When a brand owner is also a professional gambler, there are interesting new directions open to the marketing team, and The Museum of Old and New Art (MONA) in Hobart has exploited these to the full.

Robbie Brammall, MONA director/marketing and communications, told the recent Advertising Week APAC conference in Sydney that the organisation was “an interesting case study [and] an answer to a question no one has dared asked: What are the consequences for a business of giving creativity its full rein?”

As a professional gambler, MONA owner David Walsh’s financial philosophy embraces the “asymmetrical upside”, he noted: namely, only do something if you have a lot more to gain than you have to lose,.

And he has applied the same thinking to the museum’s marketing. “What if we continuously take calculated risks, and, in so doing, asymmetrically contribute to the creativity and financial success of the business?” he asked.

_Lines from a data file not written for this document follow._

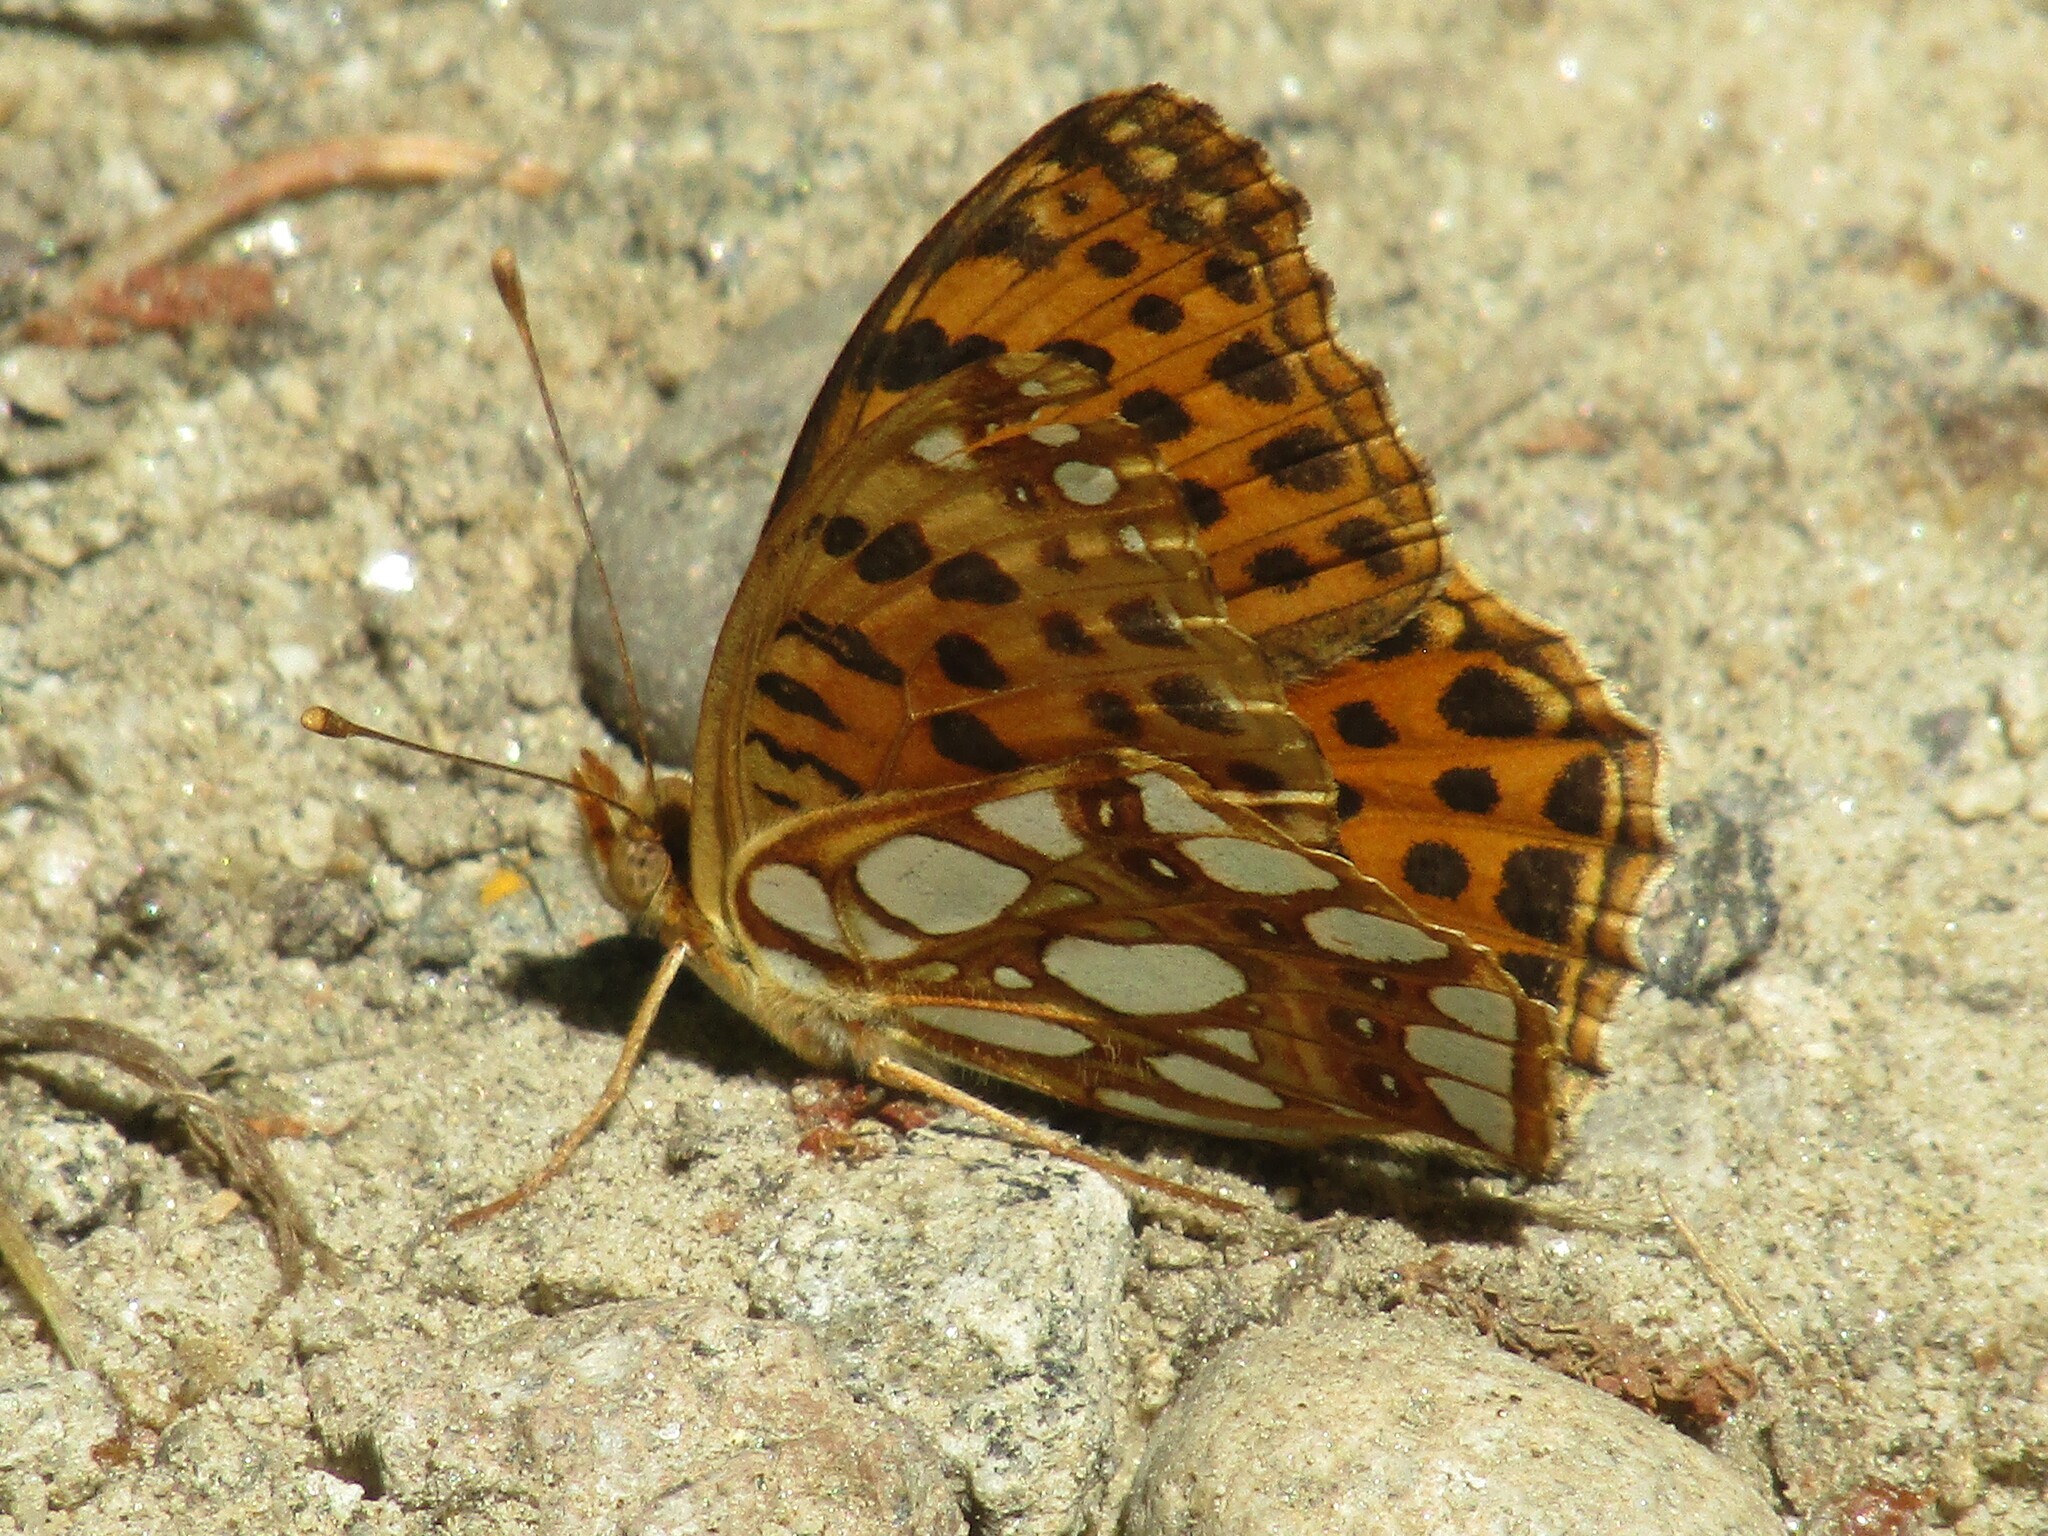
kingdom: Animalia
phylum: Arthropoda
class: Insecta
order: Lepidoptera
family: Nymphalidae
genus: Issoria
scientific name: Issoria lathonia
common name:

For MONA, then, creativity enables similar gains without huge financial risk. (For more, read WARC’s report: The Museum of Old and New Art (MONA) flouts marketing taboos with “asymmetrical” creativity.)

The first-ever branding campaign, for example, involved taking the worst reviews that could be found on TripAdvisor and turning them into ads.

The great thing about such reviews, Brammall explained, is that they are “grounded in the truth”. And, in the spirit of asymmetrical creativity, telling the truth is “absolutely a risk worth taking” for MONA.

“This campaign was our highest-converting campaign ever [by] magnitudes higher than any exhibition we’ve ever promoted,” he added. “For MONA, brand converts over product.”

MONA today encompasses around 40 brands, including Moo Brew, a restaurant called The Source, a record label, the Moorilla winery, a soap line, and more. And its strategy, Brammall argued, takes the museum’s uncompromising approach to artistic creativity and infuses it into the wider cultural industry.

“To secure our financial future, we’re applying the same disruptive strategies to two new categories: the luxury tourism market and the destination convention market,” he said. “And we’ll be taking plenty of risks along the way.”